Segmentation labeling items
|---|
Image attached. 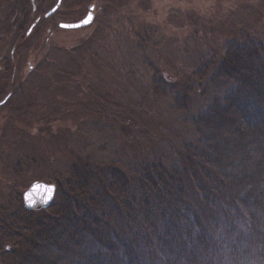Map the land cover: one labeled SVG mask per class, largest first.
<instances>
[{"label": "rangeland", "instance_id": "1", "mask_svg": "<svg viewBox=\"0 0 264 264\" xmlns=\"http://www.w3.org/2000/svg\"><path fill=\"white\" fill-rule=\"evenodd\" d=\"M55 1L0 0V210L77 158L130 174L152 160L181 168L190 119L216 95L197 72L230 40L264 58V0H61L45 18ZM90 6L89 25L58 27Z\"/></svg>", "mask_w": 264, "mask_h": 264}, {"label": "trees", "instance_id": "2", "mask_svg": "<svg viewBox=\"0 0 264 264\" xmlns=\"http://www.w3.org/2000/svg\"><path fill=\"white\" fill-rule=\"evenodd\" d=\"M259 50L230 40L197 72L216 95L190 119L181 168L152 160L130 174L77 158L47 208L0 210V264H264Z\"/></svg>", "mask_w": 264, "mask_h": 264}, {"label": "water", "instance_id": "3", "mask_svg": "<svg viewBox=\"0 0 264 264\" xmlns=\"http://www.w3.org/2000/svg\"><path fill=\"white\" fill-rule=\"evenodd\" d=\"M61 0H56L54 5L45 13V16H50L59 7ZM93 7L88 8L87 14L80 20L75 22H60L58 23L59 28L73 29L80 28L89 25L93 20L92 14ZM91 17L90 22L85 23L86 20ZM2 103V102H0ZM40 186V187H37ZM50 189V191H49ZM55 185L52 183H44L41 181H35L29 185V187L22 194V205L26 210L42 209L50 205L54 198Z\"/></svg>", "mask_w": 264, "mask_h": 264}, {"label": "flooded vegetation", "instance_id": "4", "mask_svg": "<svg viewBox=\"0 0 264 264\" xmlns=\"http://www.w3.org/2000/svg\"><path fill=\"white\" fill-rule=\"evenodd\" d=\"M18 5L19 4H17V9H18ZM25 6L23 5V7L22 8H24ZM20 9V8H19ZM41 13V12H40ZM45 13L46 12H44L43 13V15H44V17L45 18H47V16H45ZM39 17V16H38ZM38 17L28 26V28L26 29V31H25V33H24V35H23V37H22V39H21V41H24V40H26L30 35H31V33H32V31H33V28L35 27V25H36V23H37V19H38ZM19 25V23H17V26ZM24 26V24H22V25H19V27H23ZM9 66V65H8ZM0 67H1V65H0Z\"/></svg>", "mask_w": 264, "mask_h": 264}, {"label": "snow or ice", "instance_id": "5", "mask_svg": "<svg viewBox=\"0 0 264 264\" xmlns=\"http://www.w3.org/2000/svg\"><path fill=\"white\" fill-rule=\"evenodd\" d=\"M90 20H91V17H89V19H88V20H86V21H85V23H88V22H90ZM37 187H40V186H37ZM49 191H50V189H49Z\"/></svg>", "mask_w": 264, "mask_h": 264}]
</instances>
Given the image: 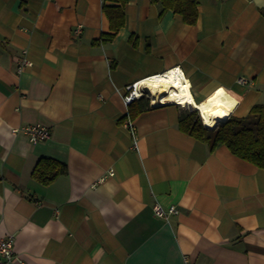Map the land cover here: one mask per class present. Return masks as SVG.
<instances>
[{
  "label": "crops",
  "instance_id": "crops-1",
  "mask_svg": "<svg viewBox=\"0 0 264 264\" xmlns=\"http://www.w3.org/2000/svg\"><path fill=\"white\" fill-rule=\"evenodd\" d=\"M124 1L0 0V240L23 264H264V169L183 133L173 104L133 118L135 147L122 99L178 67L195 102L223 88L245 117L264 103V0H196L193 25ZM103 5L124 12L109 42ZM35 124L46 141L11 133ZM41 159L66 174L41 184Z\"/></svg>",
  "mask_w": 264,
  "mask_h": 264
},
{
  "label": "trees",
  "instance_id": "trees-1",
  "mask_svg": "<svg viewBox=\"0 0 264 264\" xmlns=\"http://www.w3.org/2000/svg\"><path fill=\"white\" fill-rule=\"evenodd\" d=\"M122 6L124 0H118ZM162 12L172 11L181 15L183 22L195 24L197 20L196 0H154ZM122 6L103 5V12L109 21V33L102 34L101 41L109 42L124 24ZM140 98L128 106L130 117L136 118L143 110L149 108L139 104ZM179 129L189 136L204 141L211 150L225 146L236 157L264 169V103L255 104L243 118L229 117L213 129L205 128L196 111L188 112L179 118ZM66 166L50 159H41L32 176L43 185L52 183L56 178L66 174Z\"/></svg>",
  "mask_w": 264,
  "mask_h": 264
},
{
  "label": "built area",
  "instance_id": "built-area-1",
  "mask_svg": "<svg viewBox=\"0 0 264 264\" xmlns=\"http://www.w3.org/2000/svg\"><path fill=\"white\" fill-rule=\"evenodd\" d=\"M80 32V28L77 27L74 31V35H78ZM32 66V63L27 59L26 57V51L22 52V57L21 61L18 65L17 71L21 72L25 68H29ZM175 75H180L182 78H184L182 72L178 67L172 68L162 74L155 75L152 77H148L144 80L137 81L134 83H131L125 87V92L123 94V103L126 107H128L131 103L134 101L140 99V98H145L148 101V104L150 107L153 106H162L165 104H173L181 109L190 111V108L188 106H183L177 104V102H165L166 95H160L157 97V99H154V92L150 91L149 86L151 83H153L152 79L159 77L161 75H165L167 73L173 72ZM239 83L244 84L245 80L244 79H239ZM190 89V88H189ZM199 116V114H198ZM200 118V117H199ZM201 121V119H200ZM202 123V121H201ZM125 127L130 131L131 137L133 140V145L136 147V139H137V134L136 130L133 124V119L130 117L129 114L126 115L125 121H124ZM203 125V124H202ZM23 133L28 141L32 144H39L44 141H46L49 138V130L47 127L40 125V124H35V125H28V126H23L21 128H14L11 129L12 134H17V133ZM114 175V171L110 169L106 176H103L101 179H99L98 182L102 183L107 177H112ZM178 209L175 206H170L168 208H163L159 204H154L152 207V213L153 216L162 219V220H167L170 216H175L178 214ZM0 264H23L22 261L17 257L15 250H14V236L13 235H7L3 239L0 240Z\"/></svg>",
  "mask_w": 264,
  "mask_h": 264
},
{
  "label": "bare ground",
  "instance_id": "bare-ground-1",
  "mask_svg": "<svg viewBox=\"0 0 264 264\" xmlns=\"http://www.w3.org/2000/svg\"><path fill=\"white\" fill-rule=\"evenodd\" d=\"M150 91L154 92V99L166 95L165 102H177L179 105L188 106L199 114L202 124L207 129H213L217 124H222L231 117L237 106V101L223 88L211 93L201 102H195L190 84L174 71L161 75L152 80Z\"/></svg>",
  "mask_w": 264,
  "mask_h": 264
},
{
  "label": "rangeland",
  "instance_id": "rangeland-1",
  "mask_svg": "<svg viewBox=\"0 0 264 264\" xmlns=\"http://www.w3.org/2000/svg\"><path fill=\"white\" fill-rule=\"evenodd\" d=\"M192 111H194L193 109H190V111H188V112H192Z\"/></svg>",
  "mask_w": 264,
  "mask_h": 264
},
{
  "label": "water",
  "instance_id": "water-1",
  "mask_svg": "<svg viewBox=\"0 0 264 264\" xmlns=\"http://www.w3.org/2000/svg\"><path fill=\"white\" fill-rule=\"evenodd\" d=\"M153 107H158V106H153Z\"/></svg>",
  "mask_w": 264,
  "mask_h": 264
}]
</instances>
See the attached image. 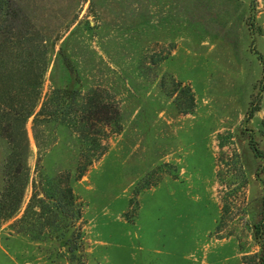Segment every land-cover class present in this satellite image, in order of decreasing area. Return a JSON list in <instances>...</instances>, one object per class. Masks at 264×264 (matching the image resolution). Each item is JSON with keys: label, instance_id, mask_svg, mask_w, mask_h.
Listing matches in <instances>:
<instances>
[{"label": "rangeland", "instance_id": "1", "mask_svg": "<svg viewBox=\"0 0 264 264\" xmlns=\"http://www.w3.org/2000/svg\"><path fill=\"white\" fill-rule=\"evenodd\" d=\"M0 1L13 32L30 34V51L46 59L36 112L63 88L113 112L96 128L102 154L71 180L80 217L58 235L35 221L39 204L31 225L17 220L33 181L40 193L46 179L74 173L81 144L50 124L39 151L27 121L29 181L0 226V264H243L260 252L264 0ZM11 149L0 137V189Z\"/></svg>", "mask_w": 264, "mask_h": 264}, {"label": "trees", "instance_id": "2", "mask_svg": "<svg viewBox=\"0 0 264 264\" xmlns=\"http://www.w3.org/2000/svg\"><path fill=\"white\" fill-rule=\"evenodd\" d=\"M9 4L0 1V137L12 145L5 166V185L0 189V226L19 211L28 185L29 171L25 159L29 141L25 125L32 118V136L39 151V129L50 124L72 130L81 144L74 173L66 172V182H62L59 176L52 180L46 179L41 184L40 193L37 183L33 181L31 198L23 216L17 220L21 227L31 225L28 219L33 214V204H39L40 212L35 221L40 227L48 228L47 233L58 235L80 217L71 180L79 181L102 154L103 148L96 136V128L100 124L111 125L113 112L102 100L92 98L90 94L85 96L81 91L71 88L53 89L36 112L47 68L46 59L39 49L30 51V34L13 32V26L7 23L14 17ZM8 55H12L13 62L12 70L6 72L4 59ZM16 75L19 80L15 83L11 79ZM189 100L192 103L191 96ZM255 111L257 106L250 109V115ZM249 144L255 156L261 157L252 138ZM263 233L264 219L255 226V234L260 239V252L245 256L243 264H264Z\"/></svg>", "mask_w": 264, "mask_h": 264}]
</instances>
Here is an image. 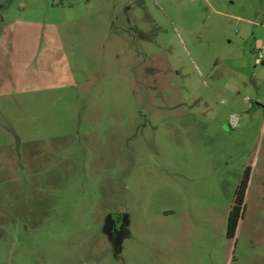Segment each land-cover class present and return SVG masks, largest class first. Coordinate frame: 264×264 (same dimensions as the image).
I'll return each mask as SVG.
<instances>
[{
	"label": "rangeland",
	"instance_id": "1",
	"mask_svg": "<svg viewBox=\"0 0 264 264\" xmlns=\"http://www.w3.org/2000/svg\"><path fill=\"white\" fill-rule=\"evenodd\" d=\"M0 264H264V0H0Z\"/></svg>",
	"mask_w": 264,
	"mask_h": 264
},
{
	"label": "trees",
	"instance_id": "2",
	"mask_svg": "<svg viewBox=\"0 0 264 264\" xmlns=\"http://www.w3.org/2000/svg\"><path fill=\"white\" fill-rule=\"evenodd\" d=\"M249 169L246 170L245 175L237 189L235 191V198L233 200L229 216H228V228H227V236L228 238H233L239 223V220L243 213V206L246 195V188L249 180Z\"/></svg>",
	"mask_w": 264,
	"mask_h": 264
},
{
	"label": "built area",
	"instance_id": "3",
	"mask_svg": "<svg viewBox=\"0 0 264 264\" xmlns=\"http://www.w3.org/2000/svg\"><path fill=\"white\" fill-rule=\"evenodd\" d=\"M262 56H261V53L259 54V59L258 60H260V58H261Z\"/></svg>",
	"mask_w": 264,
	"mask_h": 264
}]
</instances>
|---|
Set exercise
Pick out every line of the data above that contains the string "bare", treating uppercase and lowercase as different.

Worked solution
  "label": "bare ground",
  "instance_id": "bare-ground-1",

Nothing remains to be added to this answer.